> **Work order**: Only lines that contain the word "Historical" are to be returned from the data below.
Segment Start: Supplied information
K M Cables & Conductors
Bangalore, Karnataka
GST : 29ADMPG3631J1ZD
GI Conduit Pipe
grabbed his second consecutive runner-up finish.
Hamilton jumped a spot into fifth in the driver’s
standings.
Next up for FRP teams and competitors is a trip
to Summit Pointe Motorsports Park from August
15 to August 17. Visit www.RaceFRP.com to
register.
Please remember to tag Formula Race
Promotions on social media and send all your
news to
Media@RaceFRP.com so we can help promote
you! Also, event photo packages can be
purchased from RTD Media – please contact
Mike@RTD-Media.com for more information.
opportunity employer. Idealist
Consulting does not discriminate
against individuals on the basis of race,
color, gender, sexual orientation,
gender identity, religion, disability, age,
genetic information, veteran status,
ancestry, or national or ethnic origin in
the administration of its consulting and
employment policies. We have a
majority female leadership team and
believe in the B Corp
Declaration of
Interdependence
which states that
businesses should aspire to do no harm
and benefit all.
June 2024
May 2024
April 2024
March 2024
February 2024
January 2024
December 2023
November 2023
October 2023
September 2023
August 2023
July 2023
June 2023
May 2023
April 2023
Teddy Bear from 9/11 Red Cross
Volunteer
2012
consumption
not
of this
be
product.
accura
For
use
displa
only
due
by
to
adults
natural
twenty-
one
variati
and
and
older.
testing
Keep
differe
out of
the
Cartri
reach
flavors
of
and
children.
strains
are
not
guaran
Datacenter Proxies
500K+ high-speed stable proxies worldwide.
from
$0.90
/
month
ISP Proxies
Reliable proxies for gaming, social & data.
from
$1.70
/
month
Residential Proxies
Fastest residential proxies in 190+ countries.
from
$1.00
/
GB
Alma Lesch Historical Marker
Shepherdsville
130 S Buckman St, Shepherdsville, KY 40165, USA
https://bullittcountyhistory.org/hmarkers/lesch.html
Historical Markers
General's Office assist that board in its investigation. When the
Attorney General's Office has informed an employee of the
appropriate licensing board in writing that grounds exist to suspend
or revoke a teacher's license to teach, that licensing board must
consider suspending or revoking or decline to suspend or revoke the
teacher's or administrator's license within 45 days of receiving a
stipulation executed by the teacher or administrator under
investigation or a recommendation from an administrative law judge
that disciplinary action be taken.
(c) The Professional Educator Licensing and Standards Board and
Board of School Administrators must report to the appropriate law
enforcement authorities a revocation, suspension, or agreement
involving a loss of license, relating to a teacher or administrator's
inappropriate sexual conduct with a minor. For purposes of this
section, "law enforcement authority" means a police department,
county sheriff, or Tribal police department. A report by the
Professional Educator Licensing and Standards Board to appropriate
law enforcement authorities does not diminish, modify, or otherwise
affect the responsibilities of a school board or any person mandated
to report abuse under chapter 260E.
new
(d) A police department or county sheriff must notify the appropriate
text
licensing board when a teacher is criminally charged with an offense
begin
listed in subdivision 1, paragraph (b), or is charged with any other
Segment End: Supplied information
> **Solution to this exercise**:
Alma Lesch Historical Marker
Historical Markers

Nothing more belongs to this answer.